他扭曲著佈滿青髭的粗獷臉龐,又一連串低咒了好幾聲,該死,外頭在吵些什麼?難道晁府都沒人管了嗎?任憑下人大聲喧嘩,彷彿市集一樣喧鬧?
晁霆想扯開喉嚨喊人,這才憶起今天是馨姬出殯的日子,而他卻因為爛醉而無法陪她走最後一段路。
他搖搖晃晃的站起身子,宿醉仍讓他感到極度的不適,雖然在他心底深處有個聲音在催促他接受妹妹的死訊,重新撐起晁家龐大的事業,手刃殺妹仇人,可他的身子卻無法控制的沉浸在酒中,藉著酒精麻痺喪失親人的傷痛。
好不容易調整好步伐,他才剛推開房門,便差點撞上迎面而來的姆嬤,她是他跟馨姬小時候的奶娘。
「呼,霆少爺呀,差點嚇死我這個老嬤嬤了。」姆嬤輕拍著胸口,驚魂未定的喘了口大氣。
「姆嬤,外面為什麼這麼吵?發生了什麼事嗎?」聞言,晁霆堅硬的臉部線條在看到面前的人時霎時放軟,除了爹娘跟馨姬之外,他惟一賣帳的,就是姆嬤了。
姆嬤的臉陡的發光,雙眸晶亮的閃著,興奮的道:「是發生大事了呀,您快快到前廳去瞧瞧,我還得趕著去請大夫呢。」
「請大夫?是爹或娘出事了嗎?」晁霆的心一寒,緊張的問道。
「不是啦、不是啦,您自個兒去瞧瞧,老爺已經在大廳了,我沒時間解釋,我得趕緊去將大夫請來啊。
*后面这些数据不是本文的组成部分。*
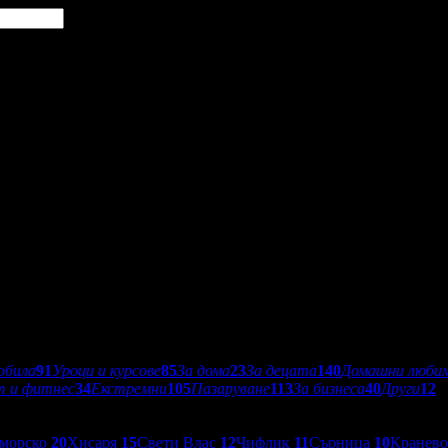
обила
91
Уроци и курсове
85
За дома
23
За децата
140
Домашни люби
т и фитнес
34
Екстремни
105
Пазаруване
113
За бизнеса
40
Други
12
морско
20
Хисаря
15
Свети Влас
12
Чифлик
11
Сърница
10
Кранев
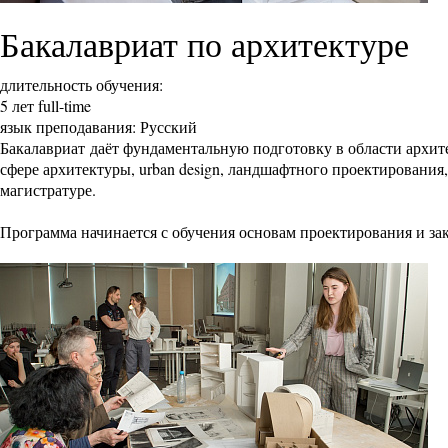
Бакалавриат по архитектуре
длительность обучения:
5 лет full-time
язык преподавания: Русский
Бакалавриат даёт фундаментальную подготовку в области архите
сфере архитектуры, urban design, ландшафтного проектирования
магистратуре.
Программа начинается с обучения основам проектирования и за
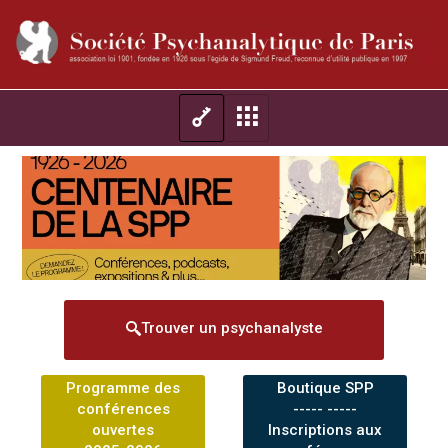
Trouver un psychanalyste
Programme des
Boutique SPP
conférences
----- -----
ouvertes
Inscriptions aux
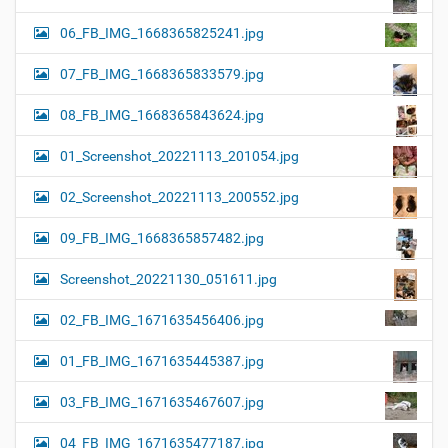
06_FB_IMG_1668365825241.jpg
07_FB_IMG_1668365833579.jpg
08_FB_IMG_1668365843624.jpg
01_Screenshot_20221113_201054.jpg
02_Screenshot_20221113_200552.jpg
09_FB_IMG_1668365857482.jpg
Screenshot_20221130_051611.jpg
02_FB_IMG_1671635456406.jpg
01_FB_IMG_1671635445387.jpg
03_FB_IMG_1671635467607.jpg
04_FB_IMG_1671635477187.jpg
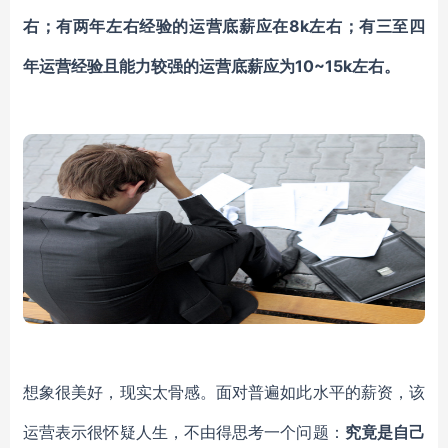
右；有两年左右经验的运营底薪应在8k左右；有三至四
年运营经验且能力较强的运营底薪应为10~15k左右。
想象很美好，现实太骨感。面对普遍如此水平的薪资，该
运营表示很怀疑人生，不由得思考一个问题：
究竟是自己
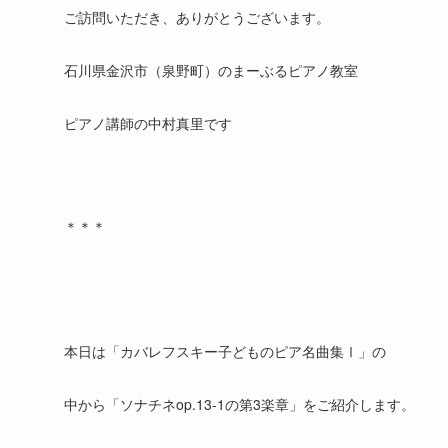
ご訪問いただき、ありがとうございます。
石川県金沢市（泉野町）のまーぶるピアノ教室
ピアノ講師の中村真里です
＊＊＊
本日は「カバレフスキー子どものピア名曲集Ⅰ」の
中から「ソナチネop.13-1の第3楽章」をご紹介します。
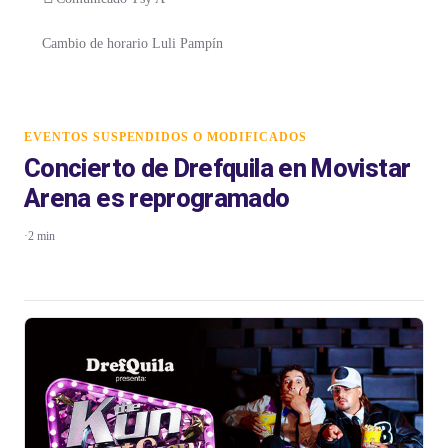
Cambio de horario Luli Pampín
EVENTOS SUSPENDIDOS O MODIFICADOS
Concierto de Drefquila en Movistar
Arena es reprogramado
·
2 min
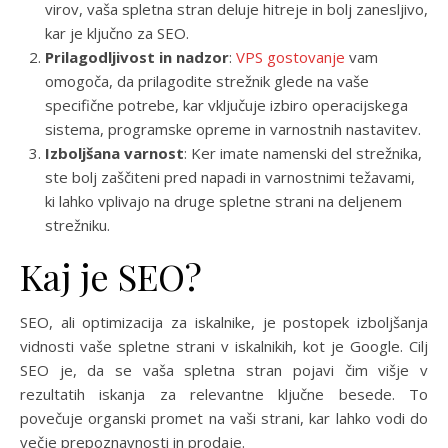
virov, vaša spletna stran deluje hitreje in bolj zanesljivo,
kar je ključno za SEO.
Prilagodljivost in nadzor
:
VPS gostovanje
vam
omogoča, da prilagodite strežnik glede na vaše
specifične potrebe, kar vključuje izbiro operacijskega
sistema, programske opreme in varnostnih nastavitev.
Izboljšana varnost
: Ker imate namenski del strežnika,
ste bolj zaščiteni pred napadi in varnostnimi težavami,
ki lahko vplivajo na druge spletne strani na deljenem
strežniku.
Kaj je SEO?
SEO, ali optimizacija za iskalnike, je postopek izboljšanja
vidnosti vaše spletne strani v iskalnikih, kot je Google. Cilj
SEO je, da se vaša spletna stran pojavi čim višje v
rezultatih iskanja za relevantne ključne besede. To
povečuje organski promet na vaši strani, kar lahko vodi do
večje prepoznavnosti in prodaje.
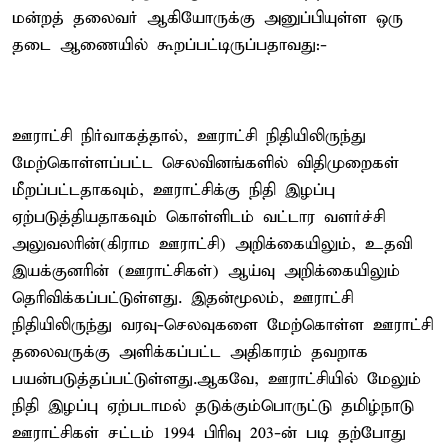
மன்றத் தலைவர் ஆகியோருக்கு அனுப்பியுள்ள ஒரு
தடை ஆணையில் கூறப்பட்டிருப்பதாவது:-
ஊராட்சி நிர்வாகத்தால், ஊராட்சி நிதியிலிருந்து
மேற்கொள்ளப்பட்ட செலவினங்களில் விதிமுறைகள்
மீறப்பட்டதாகவும், ஊராட்சிக்கு நிதி இழப்பு
ஏற்படுத்தியதாகவும் கொள்ளிடம் வட்டார வளர்ச்சி
அலுவலரின்(கிராம ஊராட்சி) அறிக்கையிலும், உதவி
இயக்குனரின் (ஊராட்சிகள்) ஆய்வு அறிக்கையிலும்
தெரிவிக்கப்பட்டுள்ளது. இதன்மூலம், ஊராட்சி
நிதியிலிருந்து வரவு-செலவுகளை மேற்கொள்ள ஊராட்சி
தலைவருக்கு அளிக்கப்பட்ட அதிகாரம் தவறாக
பயன்படுத்தப்பட்டுள்ளது.ஆகவே, ஊராட்சியில் மேலும்
நிதி இழப்பு ஏற்படாமல் தடுக்கும்பொருட்டு தமிழ்நாடு
ஊராட்சிகள் சட்டம் 1994 பிரிவு 203-ன் படி தற்போது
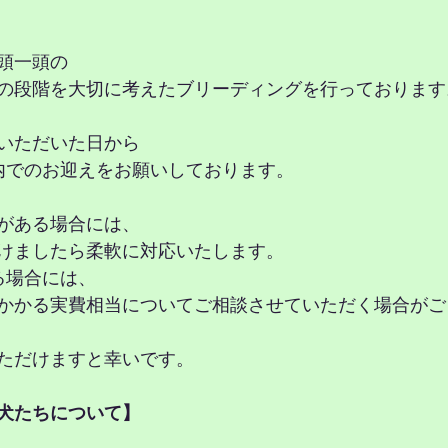
頭一頭の
の段階を大切に考えたブリーディングを行っております
いただいた日から
内でのお迎えをお願いしております。
がある場合には、
けましたら柔軟に対応いたします。
る場合には、
かかる実費相当についてご相談させていただく場合がご
ただけますと幸いです。
犬たちについて】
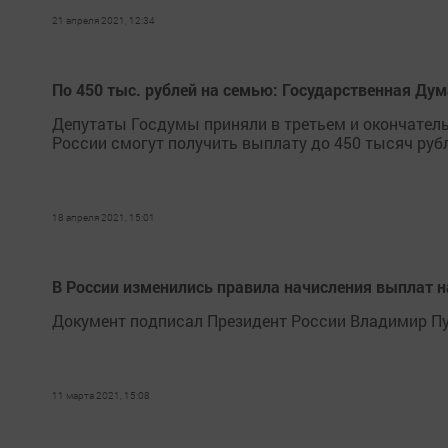
21 апреля 2021, 12:34
По 450 тыс. рублей на семью: Государственная Ду
Депутаты Госдумы приняли в третьем и окончатель
России смогут получить выплату до 450 тысяч ру
18 апреля 2021, 15:01
В России изменились правила начисления выплат на
Документ подписал Президент России Владимир Пу
11 марта 2021, 15:08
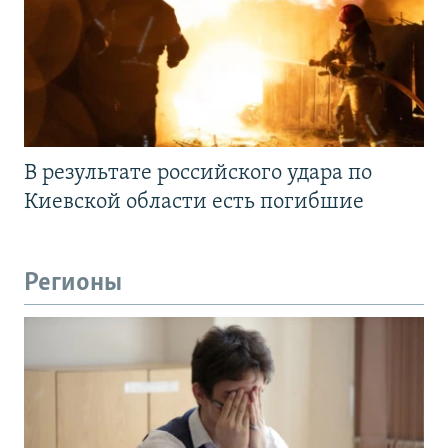
В результате российского удара по
Киевской области есть погибшие
Регионы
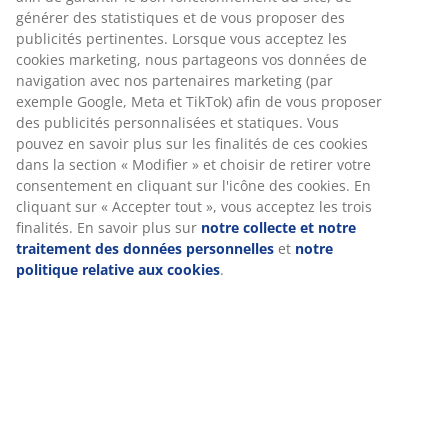
Spécifications
Nous personnalisons votre expérience
Avis
(
5
)
Chez JYSK, nous utilisons des cookies et des identifiants mobiles
pour vous garantir une bonne expérience lorsque vous visitez
notre site web. Les cookies collectent des informations vous
Livraison
concernant afin de garantir le bon fonctionnement du site, de
générer des statistiques et de vous proposer des publicités
pertinentes. Lorsque vous acceptez les cookies marketing, nous
partageons vos données de navigation avec nos partenaires
marketing (par exemple Google, Meta et TikTok) afin de vous
proposer des publicités personnalisées et statiques. Vous
pouvez en savoir plus sur les finalités de ces cookies dans la
section « Modifier » et choisir de retirer votre consentement en
cliquant sur l'icône des cookies. En cliquant sur « Accepter tout
», vous acceptez les trois finalités. En savoir plus sur
notre
collecte et notre traitement des données personnelles
et
notr
politique relative aux cookies
.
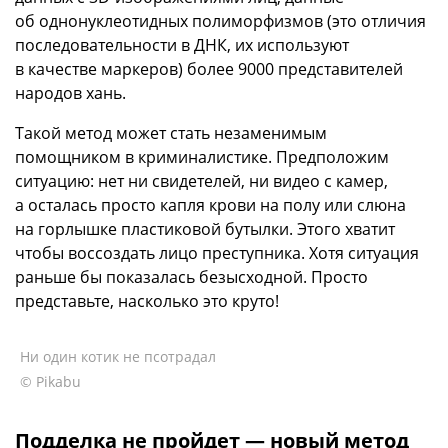
об однонуклеотидных полиморфизмов (это отличия
последовательности в ДНК, их используют
в качестве маркеров) более 9000 представителей
народов хань.
Такой метод может стать незаменимым
помощником в криминалистике. Предположим
ситуацию: нет ни свидетелей, ни видео с камер,
а осталась просто капля крови на полу или слюна
на горлышке пластиковой бутылки. Этого хватит
чтобы воссоздать лицо преступника. Хотя ситуация
раньше бы показалась безысходной. Просто
представьте, насколько это круто!
Ни один котик не псотрадал
© Pikabu
Подделка не пройдет — новый метод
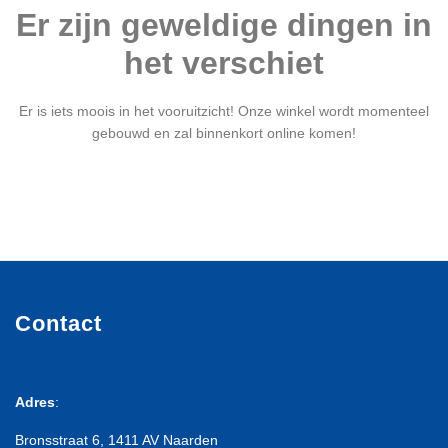
Er zijn geweldige dingen in
het verschiet
Er is iets moois in het vooruitzicht! Onze winkel wordt momenteel
gebouwd en zal binnenkort online komen!
Contact
Adres
:
Bronsstraat 6, 1411 AV Naarden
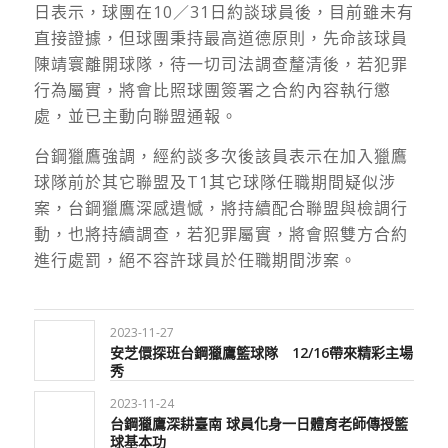
日表示，球團在10／31日約談球員後，目前雖未有
直接證據，但球團秉持最高道德原則，先命該球員
陳靖寰離開球隊，待一切司法調查釐清後，若犯罪
行為屬實，將會比照球團簽署之合約內容執行懲
處，並已主動向聯盟通報。
台鋼獵鷹強調，經約談多次後該員表示在加入獵鷹
球隊前於其它聯盟及T1其它球隊任職期間疑似涉
案，台鋼獵鷹深感遺憾，將持續配合聯盟與檢調行
動，也將持續調查，若犯罪屬實，將會照雙方合約
進行處罰，絕不容許球員於任職期間涉案。
2023-11-27
安芝儇探班台鋼獵鷹籃球隊 12/16帶來精彩主場
秀
2023-11-24
台鋼獵鷹深耕臺南 球員化身一日體育老師傳授籃
球基本功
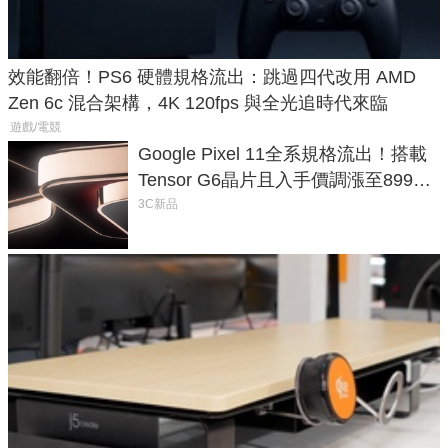
效能翻倍！PS6 硬體規格流出：跳過四代改用 AMD
Zen 6c 混合架構，4K 120fps 與全光追時代來臨
遊戲/電競
Google Pixel 11全系規格流出！搭載
Tensor G6晶片且入手價調漲至899美
元
3C新品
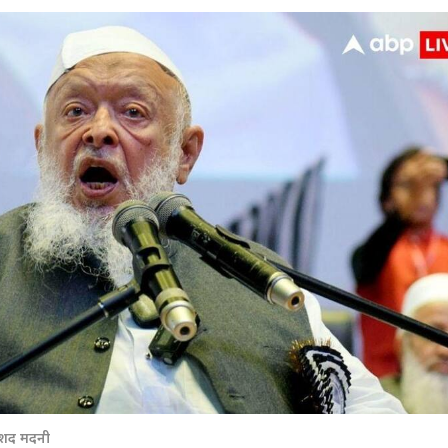
 कार्नर
 आर्टिकल्स
टॉप रील्स
अरशद मदनी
」姆嬤匆匆走開,留下晁霆咀嚼她話中的意思。
既然爹娘無事,那麼姆嬤何須匆匆忙忙的去請大夫?晁霆輕攏濃眉,決定還是自己親自去一探究竟,或許,也該是他振作起來,替馨姬報仇的時候了。
他甩用宿醉未完全清醒的頭腦,深吸了口氣,筆直的朝著大廳走去。
繞過重重迴廊,才一走進大廳,晁霆便被充滿生氣與喧鬧的氣氛給怔住,自從馨姬走了之後,晁府已經很久沒有這般鬧熱的情景了,而今天又是怎麼回事?一點都不像馨姬出殯時的傷感淒楚。
「快,快再擰一條濕巾子給我。」晁夫人正神采奕奕的的發佈施令,接過遞上的濕布巾,忙著鑽進人牆裡忙著。
看這情景,似乎整個府內上上下下的人都擠在這裡,晁霆發現他竟然跨不進廳中一步,只能雙手環胸,再還沒發現他存在的人牆之外,狐疑的猜測著裡頭究竟藏了什麼東西,竟然「「勝過」眾人對姬兒去世的傷心與思念?
不管那是什麼,不過他已經對那樣東西升起濃濃的反感與不滿。
「夫人,醒啦醒啦,快,快拿熱茶給她喝。」這回換晁老爺充滿關切之情的聲音響起。
「太好了,終於醒啦,真是謝天謝地喔。」
「老天有眼,一定是他冥冥之中助我們晁府一臂之力。」
「是啊是啊,老爺夫人一向待人慷慨和善,所以老天都不忍心再為難你們了。」
歡呼聲隨即在眾丫環僕役之中響起,紛紛朝晁家兩老道賀。
聽到這裡晁霆再也無法按捺心中的怒意,撥開眾人跨步上前,「爹、娘,今天是馨姬出殯的日子,怎麼你們非但不傷心,反而還有說有笑……」他的質問在看到晁夫人抱在懷中的容貌後戛然而止,俊逸的臉上儘是驚愕與不信。
天,是馨姬?!
不、不可能,馨姬早已入土,怎麼可能如此真實的出現在這裡?最初的震撼過後,湧起的是層層的懷疑與揣測,這個奇裝異服的女子必非善類,這是他最後所做出的結論。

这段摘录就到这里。